MCCLURG: And then at about a year, their son was misdiagnosed with cerebral palsy. And then when the same developmental delays emerged in their second newborn, they started asking more questions. And they spent the next four years getting test after test after test.

D MILLER: It can be a very lonely experience.

MCCLURG: Each specialist shrugged their shoulders.

D MILLER: It's really tough because as a parent, you blame yourself. What did I do wrong? You know, is there something wrong with my genes?

MCCLURG: Finally, two years ago, the family heard about a group of doctors known for sleuthing the toughest cases, the Undiagnosed Disease Network. It's funded by the National Institutes of Health. Euan Ashley heads up one of the country's 12 clinics at Stanford University.

EUAN ASHLEY: It was like "Sherlock Holmes." Patients would come with mystery diseases, and we would try to solve them.

MCCLURG: And how common are these patients that you're seeing?

ASHLEY: The remarkable thing is that although individually rare diseases are rare, collectively they're very common. In fact, 1 in 20 people in the population has a rare disease.

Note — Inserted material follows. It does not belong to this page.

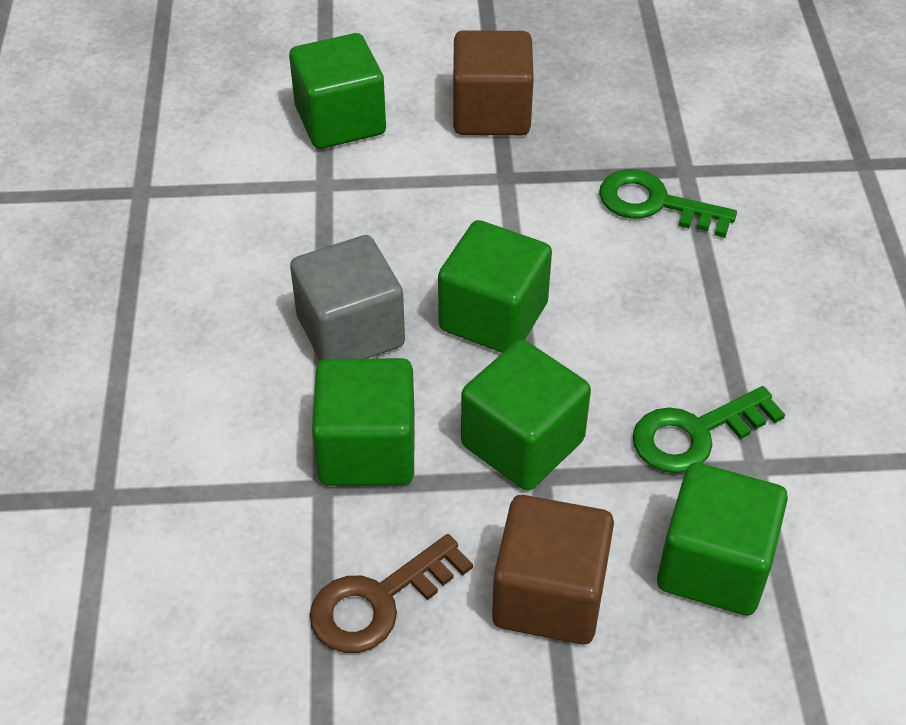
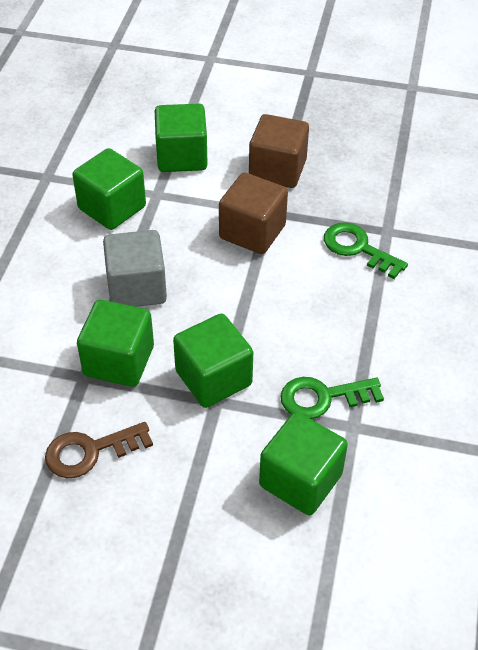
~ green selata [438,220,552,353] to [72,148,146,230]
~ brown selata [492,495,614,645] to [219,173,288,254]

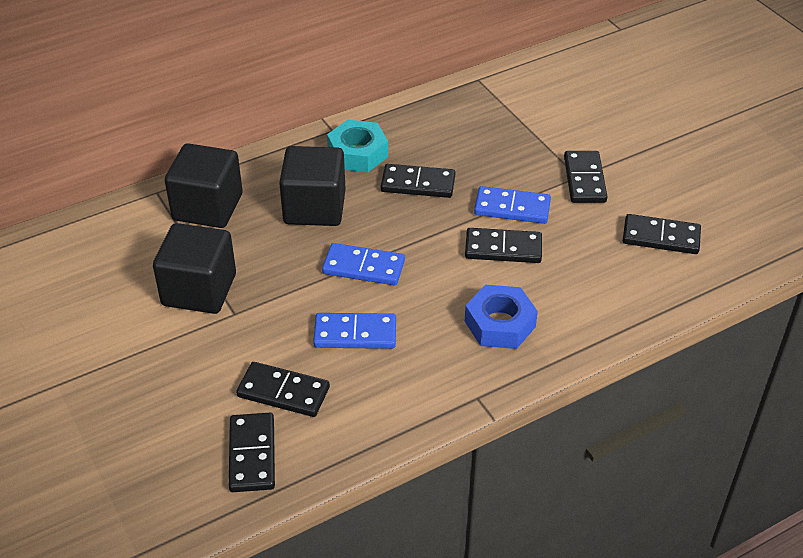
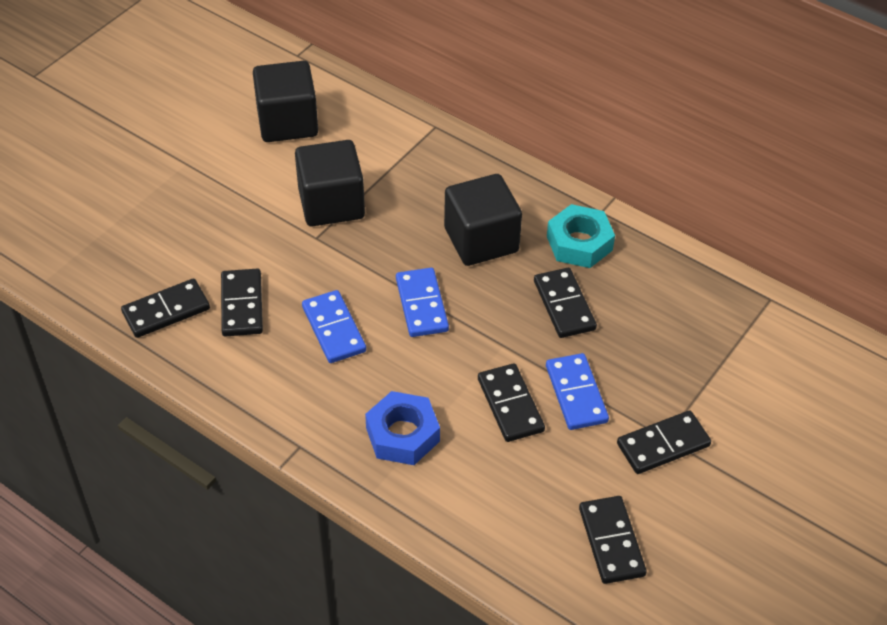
~ black selata [165,143,243,228] to [253,61,318,142]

MCCLURG: To unlock the Miller case, Ashley recommended a complete genome sequencing for each family member. He pulls out his laptop to point out what the test revealed.

ASHLEY: So what you're looking at, four genomes on one screen.

MCCLURG: Each is a long string of letters that is code for our DNA. He's looking for a letter where it shouldn't be, what they call a variant.

ASHLEY: And you can see in the colored section, same gene was hit by two variants, one from Mom, one from Dad.

MCCLURG: So their whole lives are affected by a misspelling.

ASHLEY: Yeah. One letter out of 6 billion can cause these incredibly devastating diseases.

MCCLURG: The misspelling is why Carson and Chase have a brain disease called MEPAN syndrome. Their genetic mutation affects the part of the brain that controls movement. There's only one scientific paper that's been published about it.

D MILLER: And aside from that, there was nothing else out there.

MCCLURG: Danny has only found 13 other people in the world who have it. There's no current treatment for the degenerative disease. And even though the boys' minds are cognitively sound, their bodies will eventually fail them, so doctors hope a hefty dose of daily vitamins and supplements will slow their brain decline. The boys are also in therapy to strengthen muscles and to give them life skills.

D MILLER: We have PT and OT and speech.

MCCLURG: Recently, on a computer which helps the boys communicate, Carson...

D MILLER: He built a sentence that said, I hate my wheelchair because I know that he wants to be up running around, playing tag and hide-and-seek with the other kids. That might not be how things work out, but I'm going to do everything in my power to try and make sure that that does happen.

MCCLURG: The first step was knowing what was wrong. The network of disease detectives have solved about a third of their patient cases and named 31 new syndromes in the first few years of the program. And once there's a diagnosis, then it's a lot easier to attract scientific interest and someday potentially more cures. For NPR News, I'm Lesley McClurg in Marin County.